Hani atasözlerimiz genelde birbiri ile çelişir, duruma göre hangisi işimize geliyorsa onu seçer söyleriz ya, takıldığım 2 söz var:
- Hocanın dediğini yap, yaptığını yapma.
- Kelin merhemi olsa kendi başına sürerdi.

Birisini öğretmenim olarak kabul etmem için, merhemi varsa başına sürmüş olmasını bekliyorum bir yandan. Bana vermeye çalıştığı bilgiyi kendi hayatında uygulamış mı bilmem lazım. Eğer uygulamamışsa:
- O bilgi uygulanabilir değildir.
- Beklenen sonucu vermiyordur.
- Kendi anlattığına inanmıyordur.
falan filan... Bu benim için çok önemli. Kendi bilgisine değer vermeli, verdiği değeri hayatında göstermeli, hayatı rahat ve su gibi akar olmalı, ya da en azından değişimi görülmeli.

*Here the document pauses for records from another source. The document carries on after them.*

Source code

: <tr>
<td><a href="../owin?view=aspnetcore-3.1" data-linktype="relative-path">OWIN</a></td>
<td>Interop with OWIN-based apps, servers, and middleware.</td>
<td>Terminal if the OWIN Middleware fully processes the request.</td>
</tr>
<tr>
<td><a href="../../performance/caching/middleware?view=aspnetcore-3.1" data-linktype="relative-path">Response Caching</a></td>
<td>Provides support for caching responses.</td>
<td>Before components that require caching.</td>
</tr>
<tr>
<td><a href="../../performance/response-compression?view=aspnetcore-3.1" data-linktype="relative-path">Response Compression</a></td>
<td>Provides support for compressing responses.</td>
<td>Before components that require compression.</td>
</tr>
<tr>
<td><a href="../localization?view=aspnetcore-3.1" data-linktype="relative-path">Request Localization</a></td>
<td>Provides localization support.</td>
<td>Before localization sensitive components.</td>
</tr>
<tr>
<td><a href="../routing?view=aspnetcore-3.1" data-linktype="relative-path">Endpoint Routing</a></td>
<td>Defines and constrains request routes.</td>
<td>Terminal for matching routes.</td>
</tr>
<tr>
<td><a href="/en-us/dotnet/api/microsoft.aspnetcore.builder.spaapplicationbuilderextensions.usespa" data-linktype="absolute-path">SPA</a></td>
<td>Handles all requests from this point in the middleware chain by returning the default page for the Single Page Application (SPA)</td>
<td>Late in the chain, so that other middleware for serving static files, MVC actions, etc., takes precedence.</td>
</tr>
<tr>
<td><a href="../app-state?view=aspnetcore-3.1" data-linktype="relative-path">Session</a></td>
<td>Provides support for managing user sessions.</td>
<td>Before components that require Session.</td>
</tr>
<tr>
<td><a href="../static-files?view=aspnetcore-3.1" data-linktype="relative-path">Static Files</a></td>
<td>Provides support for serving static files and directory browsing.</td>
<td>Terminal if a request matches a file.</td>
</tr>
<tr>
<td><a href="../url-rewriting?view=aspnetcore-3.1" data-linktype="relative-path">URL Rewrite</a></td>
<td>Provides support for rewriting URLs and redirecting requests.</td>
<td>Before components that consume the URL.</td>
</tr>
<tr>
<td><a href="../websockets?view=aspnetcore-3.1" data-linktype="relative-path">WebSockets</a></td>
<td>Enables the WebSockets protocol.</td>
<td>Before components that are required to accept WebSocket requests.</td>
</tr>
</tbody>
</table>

Gelelim diğer söze: Hocanın dediğini yap...

Yok aslında, bu pek bana göre bir şey değil. Yine de öğrenmek eyleminin bazen öğretenden bağımsız olduğu olgusuna değinmek istiyorum. Bu gece bir toplantıya davetliydim. Davet edilmeden önce de yüreğimde oraya gitmem gerektiğini bilmiştim üstelik. Gittim, öğretmen beyefendi ile tanıştım, sohbetini dinledim. AN'da olmaya çalışarak, anlamak için dinledim. Zihnimin her türlü bulandırma ve sulandırma çalışmalarına rağmen dinledim. Bana uyan ve uymayan, eski ve yeni anlatımları dinledim. Kafamdaki "ama"ları bir kenara bırakarak dinledim.

Sonunda bir AN geldi ki, içimden bir soru fışkırdı. Karşılığında çeşitli cevaplar geldi, ama aradığım cevap olmayan cevaplar. Bir süre sonra bu defa öğretmenden de cevap fışkırdı. İşte o AN ANladım. Sorumu, sorma AN'ımı, orada bulunma nedenimi.

O AN ne ben vardım, ne öğretmen, sadece cevap vardı, sadece EVREN vardı, öğretmenin ağzından konuşan.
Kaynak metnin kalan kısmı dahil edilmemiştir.